- **PROMPT**: Pull out, word for word, the stretch of the records from their start through the line containing "export const myFeature".

[start of INPUT FOR THIS TASK]

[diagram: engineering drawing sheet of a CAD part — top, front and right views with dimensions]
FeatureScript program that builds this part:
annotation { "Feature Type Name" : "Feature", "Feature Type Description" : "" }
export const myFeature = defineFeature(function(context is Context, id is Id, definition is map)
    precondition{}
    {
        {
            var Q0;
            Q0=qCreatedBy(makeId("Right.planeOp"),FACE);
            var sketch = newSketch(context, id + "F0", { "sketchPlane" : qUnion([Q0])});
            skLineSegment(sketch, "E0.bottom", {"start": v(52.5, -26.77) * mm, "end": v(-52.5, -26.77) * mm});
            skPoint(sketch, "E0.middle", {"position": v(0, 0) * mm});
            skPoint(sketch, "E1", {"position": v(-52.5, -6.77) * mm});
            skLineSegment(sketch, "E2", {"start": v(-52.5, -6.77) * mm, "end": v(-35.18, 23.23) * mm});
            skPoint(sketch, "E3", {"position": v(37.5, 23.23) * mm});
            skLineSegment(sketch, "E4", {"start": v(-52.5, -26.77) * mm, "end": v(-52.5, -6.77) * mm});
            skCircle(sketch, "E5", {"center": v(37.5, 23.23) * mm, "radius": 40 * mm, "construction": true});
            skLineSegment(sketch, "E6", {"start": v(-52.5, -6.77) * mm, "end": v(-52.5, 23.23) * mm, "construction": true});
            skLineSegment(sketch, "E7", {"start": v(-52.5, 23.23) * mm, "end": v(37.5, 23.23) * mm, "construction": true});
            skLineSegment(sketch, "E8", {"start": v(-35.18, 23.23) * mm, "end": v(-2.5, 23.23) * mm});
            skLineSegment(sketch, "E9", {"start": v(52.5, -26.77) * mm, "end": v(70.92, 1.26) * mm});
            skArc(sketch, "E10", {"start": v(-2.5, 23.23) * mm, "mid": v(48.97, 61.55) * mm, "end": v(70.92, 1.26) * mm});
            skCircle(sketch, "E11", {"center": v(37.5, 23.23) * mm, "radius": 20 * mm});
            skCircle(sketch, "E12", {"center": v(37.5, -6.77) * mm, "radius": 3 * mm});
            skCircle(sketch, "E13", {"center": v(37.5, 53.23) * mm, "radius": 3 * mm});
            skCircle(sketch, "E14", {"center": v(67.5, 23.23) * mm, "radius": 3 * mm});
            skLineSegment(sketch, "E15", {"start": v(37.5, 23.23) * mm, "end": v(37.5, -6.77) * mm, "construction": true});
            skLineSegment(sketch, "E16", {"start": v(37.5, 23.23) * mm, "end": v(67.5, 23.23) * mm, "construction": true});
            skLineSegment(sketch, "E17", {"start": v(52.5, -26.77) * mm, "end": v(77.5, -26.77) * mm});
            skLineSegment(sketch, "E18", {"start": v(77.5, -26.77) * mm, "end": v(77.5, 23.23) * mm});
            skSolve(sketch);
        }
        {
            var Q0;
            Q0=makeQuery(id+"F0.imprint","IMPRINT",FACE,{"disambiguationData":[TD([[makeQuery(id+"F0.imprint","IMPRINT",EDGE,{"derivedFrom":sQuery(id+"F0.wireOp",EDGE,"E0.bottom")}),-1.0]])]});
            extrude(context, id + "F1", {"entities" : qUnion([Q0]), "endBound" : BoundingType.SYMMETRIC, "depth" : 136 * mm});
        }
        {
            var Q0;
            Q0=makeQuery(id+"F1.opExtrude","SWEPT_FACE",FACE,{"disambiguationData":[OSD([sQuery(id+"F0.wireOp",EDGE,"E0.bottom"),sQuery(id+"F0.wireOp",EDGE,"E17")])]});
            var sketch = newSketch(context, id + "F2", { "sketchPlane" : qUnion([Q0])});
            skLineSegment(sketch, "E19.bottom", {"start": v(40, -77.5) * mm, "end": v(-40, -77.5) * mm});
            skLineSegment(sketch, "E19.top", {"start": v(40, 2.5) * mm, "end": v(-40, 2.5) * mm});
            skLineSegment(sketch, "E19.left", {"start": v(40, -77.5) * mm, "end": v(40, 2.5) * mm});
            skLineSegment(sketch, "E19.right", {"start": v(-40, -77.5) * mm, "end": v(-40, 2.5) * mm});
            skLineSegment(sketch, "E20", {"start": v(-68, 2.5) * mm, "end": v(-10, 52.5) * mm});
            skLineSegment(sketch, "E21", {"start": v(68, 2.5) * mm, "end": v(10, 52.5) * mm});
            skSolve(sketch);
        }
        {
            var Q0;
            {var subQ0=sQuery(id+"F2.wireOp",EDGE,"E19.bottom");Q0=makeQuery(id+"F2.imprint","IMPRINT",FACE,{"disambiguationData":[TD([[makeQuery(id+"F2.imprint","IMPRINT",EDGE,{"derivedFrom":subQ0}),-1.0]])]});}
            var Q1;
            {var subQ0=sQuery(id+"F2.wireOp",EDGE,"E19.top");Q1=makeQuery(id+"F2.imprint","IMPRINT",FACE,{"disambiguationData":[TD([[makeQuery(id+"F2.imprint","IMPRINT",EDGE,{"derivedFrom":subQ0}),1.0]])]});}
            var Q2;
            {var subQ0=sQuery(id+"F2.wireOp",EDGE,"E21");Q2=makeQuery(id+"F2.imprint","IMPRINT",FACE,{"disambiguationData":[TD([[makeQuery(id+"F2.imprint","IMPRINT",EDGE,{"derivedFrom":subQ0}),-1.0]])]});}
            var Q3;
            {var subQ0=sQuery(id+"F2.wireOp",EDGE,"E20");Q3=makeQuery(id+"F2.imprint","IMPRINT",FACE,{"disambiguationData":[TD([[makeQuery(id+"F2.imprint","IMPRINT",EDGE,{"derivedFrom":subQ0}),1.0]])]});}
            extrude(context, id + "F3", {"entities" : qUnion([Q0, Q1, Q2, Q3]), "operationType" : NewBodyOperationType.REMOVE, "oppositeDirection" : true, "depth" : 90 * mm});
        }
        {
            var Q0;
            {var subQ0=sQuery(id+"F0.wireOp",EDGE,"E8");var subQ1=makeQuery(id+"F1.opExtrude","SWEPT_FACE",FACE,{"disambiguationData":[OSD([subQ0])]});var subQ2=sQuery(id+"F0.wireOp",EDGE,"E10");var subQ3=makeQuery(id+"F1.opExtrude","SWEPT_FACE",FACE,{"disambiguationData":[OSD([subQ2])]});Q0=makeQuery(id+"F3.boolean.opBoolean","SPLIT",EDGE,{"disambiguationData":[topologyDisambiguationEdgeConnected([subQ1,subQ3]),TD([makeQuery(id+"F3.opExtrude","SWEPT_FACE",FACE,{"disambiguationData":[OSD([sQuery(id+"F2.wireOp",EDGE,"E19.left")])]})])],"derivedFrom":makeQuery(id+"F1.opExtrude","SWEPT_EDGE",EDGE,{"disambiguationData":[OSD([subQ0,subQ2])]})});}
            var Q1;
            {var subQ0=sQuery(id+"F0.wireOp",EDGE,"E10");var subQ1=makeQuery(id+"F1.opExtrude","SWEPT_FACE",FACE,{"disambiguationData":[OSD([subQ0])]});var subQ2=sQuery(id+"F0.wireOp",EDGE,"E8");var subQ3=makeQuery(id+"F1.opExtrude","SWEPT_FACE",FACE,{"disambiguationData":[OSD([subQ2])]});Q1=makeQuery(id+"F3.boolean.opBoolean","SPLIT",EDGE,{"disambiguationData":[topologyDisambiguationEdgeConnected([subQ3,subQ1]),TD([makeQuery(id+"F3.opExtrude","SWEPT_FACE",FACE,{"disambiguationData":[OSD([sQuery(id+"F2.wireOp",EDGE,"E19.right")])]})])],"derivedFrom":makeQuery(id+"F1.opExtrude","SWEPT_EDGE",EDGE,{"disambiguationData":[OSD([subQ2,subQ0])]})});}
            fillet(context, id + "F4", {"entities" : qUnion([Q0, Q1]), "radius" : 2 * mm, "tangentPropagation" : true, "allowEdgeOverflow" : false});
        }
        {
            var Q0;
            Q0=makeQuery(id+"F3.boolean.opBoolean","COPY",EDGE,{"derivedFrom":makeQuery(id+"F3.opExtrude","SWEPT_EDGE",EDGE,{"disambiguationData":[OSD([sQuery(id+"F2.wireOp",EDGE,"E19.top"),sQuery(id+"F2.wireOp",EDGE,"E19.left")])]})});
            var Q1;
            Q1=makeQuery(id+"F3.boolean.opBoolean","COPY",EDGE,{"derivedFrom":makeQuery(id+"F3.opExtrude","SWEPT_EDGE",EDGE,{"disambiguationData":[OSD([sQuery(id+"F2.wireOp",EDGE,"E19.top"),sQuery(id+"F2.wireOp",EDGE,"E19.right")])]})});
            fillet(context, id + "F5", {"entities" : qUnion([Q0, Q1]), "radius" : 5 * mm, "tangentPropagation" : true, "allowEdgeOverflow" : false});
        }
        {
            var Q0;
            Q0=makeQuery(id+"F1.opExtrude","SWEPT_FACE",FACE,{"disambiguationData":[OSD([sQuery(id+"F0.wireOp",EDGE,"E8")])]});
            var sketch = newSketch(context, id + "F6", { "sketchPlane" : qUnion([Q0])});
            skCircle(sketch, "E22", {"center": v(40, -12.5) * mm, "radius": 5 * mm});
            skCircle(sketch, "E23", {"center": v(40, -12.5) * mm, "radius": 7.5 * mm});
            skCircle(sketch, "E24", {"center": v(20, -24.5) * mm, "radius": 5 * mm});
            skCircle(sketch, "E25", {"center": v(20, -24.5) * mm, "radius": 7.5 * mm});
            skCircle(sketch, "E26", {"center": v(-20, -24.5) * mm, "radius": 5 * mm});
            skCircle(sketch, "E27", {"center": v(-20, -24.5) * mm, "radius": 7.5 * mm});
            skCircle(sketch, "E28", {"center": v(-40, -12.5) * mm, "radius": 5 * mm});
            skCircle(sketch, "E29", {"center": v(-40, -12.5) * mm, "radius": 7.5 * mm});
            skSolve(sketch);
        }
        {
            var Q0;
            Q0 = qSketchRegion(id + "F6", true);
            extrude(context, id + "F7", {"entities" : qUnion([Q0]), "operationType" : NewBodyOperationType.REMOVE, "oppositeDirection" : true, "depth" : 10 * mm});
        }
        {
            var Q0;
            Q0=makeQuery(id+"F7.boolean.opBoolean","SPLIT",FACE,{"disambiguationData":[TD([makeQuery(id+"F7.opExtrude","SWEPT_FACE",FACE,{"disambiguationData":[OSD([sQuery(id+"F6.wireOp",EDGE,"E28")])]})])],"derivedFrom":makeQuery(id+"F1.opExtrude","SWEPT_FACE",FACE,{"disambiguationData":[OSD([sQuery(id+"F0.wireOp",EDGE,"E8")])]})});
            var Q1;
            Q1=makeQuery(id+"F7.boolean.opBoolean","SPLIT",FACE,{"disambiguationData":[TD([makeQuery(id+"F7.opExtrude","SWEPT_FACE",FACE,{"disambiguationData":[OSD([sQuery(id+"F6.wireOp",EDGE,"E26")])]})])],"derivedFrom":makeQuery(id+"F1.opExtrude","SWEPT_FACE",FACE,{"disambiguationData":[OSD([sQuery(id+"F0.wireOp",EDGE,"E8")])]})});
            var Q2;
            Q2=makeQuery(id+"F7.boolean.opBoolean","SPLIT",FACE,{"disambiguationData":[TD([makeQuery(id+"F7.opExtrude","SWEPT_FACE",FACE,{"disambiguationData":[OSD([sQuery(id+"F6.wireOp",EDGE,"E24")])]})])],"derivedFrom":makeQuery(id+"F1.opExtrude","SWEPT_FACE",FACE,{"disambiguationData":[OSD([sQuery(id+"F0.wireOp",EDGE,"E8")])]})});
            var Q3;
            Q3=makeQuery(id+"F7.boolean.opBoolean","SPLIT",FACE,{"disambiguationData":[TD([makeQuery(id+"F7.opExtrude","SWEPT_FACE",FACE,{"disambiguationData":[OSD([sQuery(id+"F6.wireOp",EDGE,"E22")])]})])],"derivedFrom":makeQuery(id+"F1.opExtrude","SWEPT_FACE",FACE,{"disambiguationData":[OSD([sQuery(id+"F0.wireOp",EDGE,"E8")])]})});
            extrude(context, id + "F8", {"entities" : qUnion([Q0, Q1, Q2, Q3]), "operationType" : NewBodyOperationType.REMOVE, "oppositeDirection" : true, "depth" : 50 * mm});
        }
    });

[end of INPUT FOR THIS TASK]

- **PROBLEM SOLUTION**:
[diagram: engineering drawing sheet of a CAD part — top, front and right views with dimensions]
FeatureScript program that builds this part:
annotation { "Feature Type Name" : "Feature", "Feature Type Description" : "" }
export const myFeature = defineFeature(function(context is Context, id is Id, definition is map)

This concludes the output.